Gellert Hill (in Hungarian, Gellerthegy) is located on the very bank of the Danube, in Buda, stretching on two districts (district I and district IX). The Elisabeth Bridge and the Liberty Bridge are equally close located to Gellert Hill, which is why tourists accommodated in Pest can resort to either one of them in order to get to Gellerthegy.
The hill bears the name of bishop Gellert (Gerard) who helped King Saint Stephen to Christianize the Hungarian population, but it was martyred by those who resisted. In honoring his contribution to the process of Christianization, a statue rendering the bishop was placed on top of an artificially created waterfall on one of the slopes of the hill (the one facing the Elisabeth Bridge).
However, the hill as such is overlooked by the Statue of Liberty (Szabadsag Szobor), originally designed by Kisfaludy Strobol Zsigmond and built in 1947 as a symbol of the liberation the Communists brought to the Hungarian people. Given its origin, the statue was removed and sheltered, along with all the other Communist sculptures in Budapest, at the Statue Park (Memento Park). At present, the statue overlooks the hill from a 26 meters high pedestal, rendering a woman gloriously holding a palm leaf above her head, arms stretched upwards.

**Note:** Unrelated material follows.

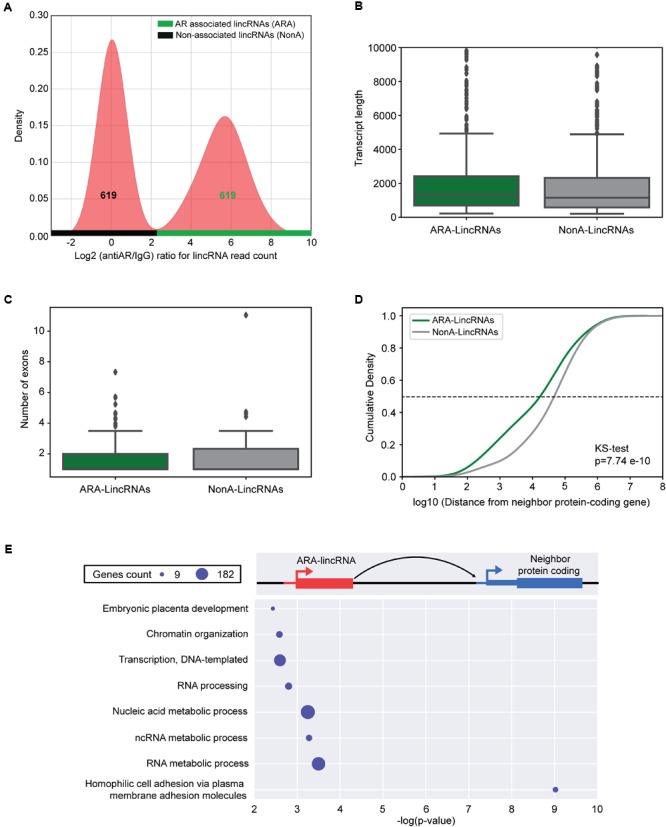
lincRNAs are associated to the androgen receptor in LNCaP cells. (A) Density distribution of log2 ratio (antiAR/IgG) for the lincRNAs read counts detected in the RIP-seq assay with antiAR antibody (antiAR) or with control non-immune serum (IgG). RIP-seq assay was performed in duplicate in LNCaP cells treated for 6 h with 0.1 nM androgen. The curve on the right (over the horizontal green bar) shows the distribution of 619 lincRNAs that were significantly enriched (FDR < 10%, DESeq2) in the anti-androgen receptor (antiAR) fraction in relation to the control fraction (non-specific IgG), which are the androgen-receptor associated lincRNAs (ARA-lincRNAs). The curve on the left (over the horizontal black bar) shows distribution of an equivalent set of 619 lincRNAs with log2 ratio (antiAR/IgG) distributed around zero in the RIP-seq assay, representing lincRNAs non-associated to the androgen receptor (NonA-lincRNAs), which were chosen as a control group. (B) Box plot of the lengths of ARA-lincRNAs (red) and of NonA-lincRNAs (gray). (C) Box plot of the number of exons of ARA-lincRNAs (red) and of NonA-lincRNAs (gray). (D) Cumulative distribution of the distance in bases between the lincRNA of the indicated group (ARA-lincRNAs, green or NonA-lincRNAs gray) and the nearest neighbor protein coding genes in the genome (KS, Kolmogorov–Smirnov test; p-value = 7.74 × 10-10). (E) Protein-coding genes (blue) neighbor to the 619 ARA-lincRNAs belong to the indicated significantly enriched biological process GO terms. The x-axis shows the enrichment significance [-log10 (p-value), hypergeometric statistical test]; all GO terms have a corrected p-value < 0.05 for the enrichment significance. The sizes of the blue circles are proportional to the number of protein-coding genes in each enriched term, as indicated in the scale on the upper left corner.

Other notable attractions on Gellert Hill or at its base refer to the Gellert Bath (eastwards from the Statue of Liberty), to the Rudas Bath and to the Gellert Hill Cave. In all likelihood, the cave formed several hundreds of thousands of years ago, by the same erosion process which led to the formation of the Gellert Bath. In time, this natural cave served as refuge (and even residence for the poor) and field hospital (during World War Two), but at present it is more of a place of worship, sheltering a chapel and a monastery looked after by members of the Pauline order, established here since the 1920s (with a considerable interruption of about 5 decades during the Communist regime).